La Colombia remota, rastreable en coordenadas precisas pero difusa en esa tierra de nadie, brava tierra del más fuerte que agrimensores amañados y Reales cédulas y más recientemente títulos como el de Primavera en la Orinoquia siempre han dejado en manos de unos pocos dispuestos a hacer valer sus privilegios a toda costa. Una reforma agraria postergada desde siempre y denunciada en vano por Cien años de soledad.
A la frontera huyen por igual el hampón, el que quiere echar tierra a una pendencia personal como Arturo Cova, otro más que no halló eco en nuestro frívolo y bipolar sistema judicial, laxo con quienes alimentan su máquina corrupta y encarnizado “con los de ruana”, el desheredado que busca una oportunidad en el reducto final de la geografía y el comercio humano, y todo aquel que busque fortuna por los medios prehistóricos del Talión y los pactos tácitos, con la certeza de que el Estado no lo alcanzará porque el Estado encarna la desidia de nuestros dirigentes políticos.

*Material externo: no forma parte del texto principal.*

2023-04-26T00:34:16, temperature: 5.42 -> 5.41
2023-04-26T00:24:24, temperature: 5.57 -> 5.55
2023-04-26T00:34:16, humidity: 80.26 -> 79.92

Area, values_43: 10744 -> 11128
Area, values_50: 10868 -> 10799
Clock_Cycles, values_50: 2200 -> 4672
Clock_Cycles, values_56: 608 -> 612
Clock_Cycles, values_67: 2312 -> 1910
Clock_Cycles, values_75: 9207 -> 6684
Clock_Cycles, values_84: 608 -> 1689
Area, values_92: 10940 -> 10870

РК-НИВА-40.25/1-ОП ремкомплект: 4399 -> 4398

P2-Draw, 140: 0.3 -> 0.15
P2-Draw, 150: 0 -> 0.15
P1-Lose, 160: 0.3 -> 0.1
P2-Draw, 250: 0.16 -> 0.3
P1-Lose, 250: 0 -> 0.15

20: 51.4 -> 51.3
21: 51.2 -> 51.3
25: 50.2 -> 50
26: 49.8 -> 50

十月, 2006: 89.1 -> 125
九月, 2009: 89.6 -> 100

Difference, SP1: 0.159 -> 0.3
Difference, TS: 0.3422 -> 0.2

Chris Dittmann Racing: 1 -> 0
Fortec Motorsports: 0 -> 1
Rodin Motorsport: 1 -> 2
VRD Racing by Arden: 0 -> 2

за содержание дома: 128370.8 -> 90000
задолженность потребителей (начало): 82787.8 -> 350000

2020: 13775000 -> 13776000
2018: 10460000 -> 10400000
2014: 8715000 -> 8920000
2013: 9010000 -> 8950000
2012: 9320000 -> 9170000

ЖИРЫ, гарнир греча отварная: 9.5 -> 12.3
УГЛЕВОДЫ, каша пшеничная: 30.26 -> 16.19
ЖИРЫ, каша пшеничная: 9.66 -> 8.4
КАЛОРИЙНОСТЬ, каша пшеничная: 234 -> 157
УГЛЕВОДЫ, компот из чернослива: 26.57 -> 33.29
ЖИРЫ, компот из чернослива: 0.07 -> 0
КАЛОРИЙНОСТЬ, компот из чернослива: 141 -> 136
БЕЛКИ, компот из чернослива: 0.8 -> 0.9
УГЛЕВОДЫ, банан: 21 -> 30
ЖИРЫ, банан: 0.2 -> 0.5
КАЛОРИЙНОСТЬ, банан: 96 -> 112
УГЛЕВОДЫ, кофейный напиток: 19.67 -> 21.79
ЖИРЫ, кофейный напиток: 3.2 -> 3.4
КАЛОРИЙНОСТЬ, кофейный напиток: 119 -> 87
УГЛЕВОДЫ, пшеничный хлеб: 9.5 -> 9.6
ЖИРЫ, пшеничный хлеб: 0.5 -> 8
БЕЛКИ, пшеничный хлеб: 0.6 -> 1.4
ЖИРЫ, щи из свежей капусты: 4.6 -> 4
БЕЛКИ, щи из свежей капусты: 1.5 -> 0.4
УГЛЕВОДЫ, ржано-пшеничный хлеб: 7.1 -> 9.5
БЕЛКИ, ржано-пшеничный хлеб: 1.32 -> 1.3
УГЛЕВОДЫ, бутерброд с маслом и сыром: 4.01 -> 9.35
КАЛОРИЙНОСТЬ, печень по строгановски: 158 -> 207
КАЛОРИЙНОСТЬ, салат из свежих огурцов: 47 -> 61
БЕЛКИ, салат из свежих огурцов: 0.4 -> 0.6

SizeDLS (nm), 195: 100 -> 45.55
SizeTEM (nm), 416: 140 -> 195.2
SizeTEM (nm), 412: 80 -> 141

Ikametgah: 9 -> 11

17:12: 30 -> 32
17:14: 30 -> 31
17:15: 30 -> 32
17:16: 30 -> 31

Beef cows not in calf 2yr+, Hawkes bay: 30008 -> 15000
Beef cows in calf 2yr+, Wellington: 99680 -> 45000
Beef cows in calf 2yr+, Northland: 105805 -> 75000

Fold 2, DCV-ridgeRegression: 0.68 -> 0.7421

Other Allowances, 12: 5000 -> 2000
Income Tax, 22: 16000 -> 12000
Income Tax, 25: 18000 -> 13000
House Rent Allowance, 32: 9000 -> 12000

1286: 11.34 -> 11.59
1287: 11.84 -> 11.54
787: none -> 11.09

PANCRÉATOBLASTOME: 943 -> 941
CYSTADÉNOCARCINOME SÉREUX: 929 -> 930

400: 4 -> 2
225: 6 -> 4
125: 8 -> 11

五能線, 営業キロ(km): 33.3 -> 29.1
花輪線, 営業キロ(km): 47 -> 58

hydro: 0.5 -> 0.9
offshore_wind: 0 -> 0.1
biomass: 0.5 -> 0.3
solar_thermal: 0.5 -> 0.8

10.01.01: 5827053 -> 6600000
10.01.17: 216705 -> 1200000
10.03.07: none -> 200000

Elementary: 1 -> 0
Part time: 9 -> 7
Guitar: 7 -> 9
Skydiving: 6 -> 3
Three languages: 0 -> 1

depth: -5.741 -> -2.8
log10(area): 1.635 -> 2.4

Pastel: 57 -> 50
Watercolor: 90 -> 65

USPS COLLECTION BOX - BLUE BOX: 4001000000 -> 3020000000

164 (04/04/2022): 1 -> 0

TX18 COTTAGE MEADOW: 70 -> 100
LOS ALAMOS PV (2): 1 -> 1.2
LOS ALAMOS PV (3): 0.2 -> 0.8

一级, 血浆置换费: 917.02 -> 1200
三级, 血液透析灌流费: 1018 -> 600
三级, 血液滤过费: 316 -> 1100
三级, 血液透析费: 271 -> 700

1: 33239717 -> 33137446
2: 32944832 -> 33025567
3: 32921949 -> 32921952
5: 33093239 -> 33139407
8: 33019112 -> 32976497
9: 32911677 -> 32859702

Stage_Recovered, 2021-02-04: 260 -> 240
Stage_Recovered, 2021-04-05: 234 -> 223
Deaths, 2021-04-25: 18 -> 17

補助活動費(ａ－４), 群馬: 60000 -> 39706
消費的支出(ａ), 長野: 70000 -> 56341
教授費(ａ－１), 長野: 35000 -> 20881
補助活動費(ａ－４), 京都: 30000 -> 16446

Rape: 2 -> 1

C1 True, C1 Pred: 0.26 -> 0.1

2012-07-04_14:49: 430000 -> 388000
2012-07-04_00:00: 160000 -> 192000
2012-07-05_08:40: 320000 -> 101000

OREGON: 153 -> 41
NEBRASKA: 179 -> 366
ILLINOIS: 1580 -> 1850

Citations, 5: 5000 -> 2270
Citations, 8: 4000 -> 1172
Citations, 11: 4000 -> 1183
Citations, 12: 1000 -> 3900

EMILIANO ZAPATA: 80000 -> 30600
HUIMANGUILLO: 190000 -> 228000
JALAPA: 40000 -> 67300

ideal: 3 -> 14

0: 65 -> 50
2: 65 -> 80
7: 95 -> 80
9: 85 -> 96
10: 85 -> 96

Cada capítulo de este libro recoge una experiencia única y es signo de la gran diversidad de nuestro elemento humano cuya cohesión en el común denominador “colombiano”, a través de la política social y la institucionalidad, es uno de nuestros mayores desafíos.
La belleza surge entre sus páginas como un reverbero esperanzador, como ese Teatro por la Paz de Tumaco, en el habla coloquial, en el tesón de las mujeres, en los ecos del folclor y la artesanía ancestral, en una sonrisa del niño o el viejo que hay en todos, tamizados por la alquimia del reportero y capturados en su vibrar por la lente certera de Federico Ríos, con un paisaje no domeñado como fondo (y cuyo epítome propone ese Genaro de diecinueve años que redacta -como un nagual Genaro trasplantado a La Balsa, a orillas del Mira- su versión del código de Hammurabi para su pueblo y logra imponérselo a las mismísimas FARC, baldío, poblado o erial que siempre promete ser venero del caminante exhausto.
Que Sergio Jaramillo, el demiurgo de la paz santista, al ser consultado por la W hace poco sobre el momento que vive el proceso de reinserción de los alzados en armas, se refiera a “la burbuja bogotana” como la instancia donde se juega la suerte diplomática de una reconciliación que debe darse fácticamente en los territorios alejados donde flaquea la ley para señalar el punto de no retorno del proceso, es una muestra elocuente del alcance de Verde tierra calcinada en el público lector.
“Hay que leerlo”, reza el aforismo esencial que desaconseja suscribir opiniones “solapadas”. Hay que adentrarse capítulo a capítulo en esta geografía erizada de peligros, minuciosa como una pesadilla, de la mano de su agrimensor, de este K enviado de muy lejos para enfrentar la otredad de un país que se ha acostumbrado a darse la espalda, seguir las coordenadas que nos da, abordar los sucesivos vehículos que lo acercan a sus enigmáticos destinos, pernoctar en sus hospedajes, magullarnos, luxarnos, acatarrarnos y volver a hacernos las preguntas elementales que nos formulan esos ciudadanos “de segunda” que por fin encuentran una voz audible:
“Cómo siembro una hectárea de arroz y quién me la compra?
Cómo siembro una hectárea de yuca y quién me la compra?
Cómo siembro una hectárea de coco y quién me compra el coco?”
No son silogismos, son cuestiones llanas formuladas con urgencia desde una Balsa anclada en el rezago protoindustrial por cuenta de la apatía administrativa.
Álvarez les da el tono con la neutralidad periodística que nos hará calar en la dimensión humana del conflicto y la palpitación y el resuello que lo tiñen de subjetividad para hacernos tomar partido. Por la verde patria que no podemos dejar que se calcine y se escurra de nuestras manos.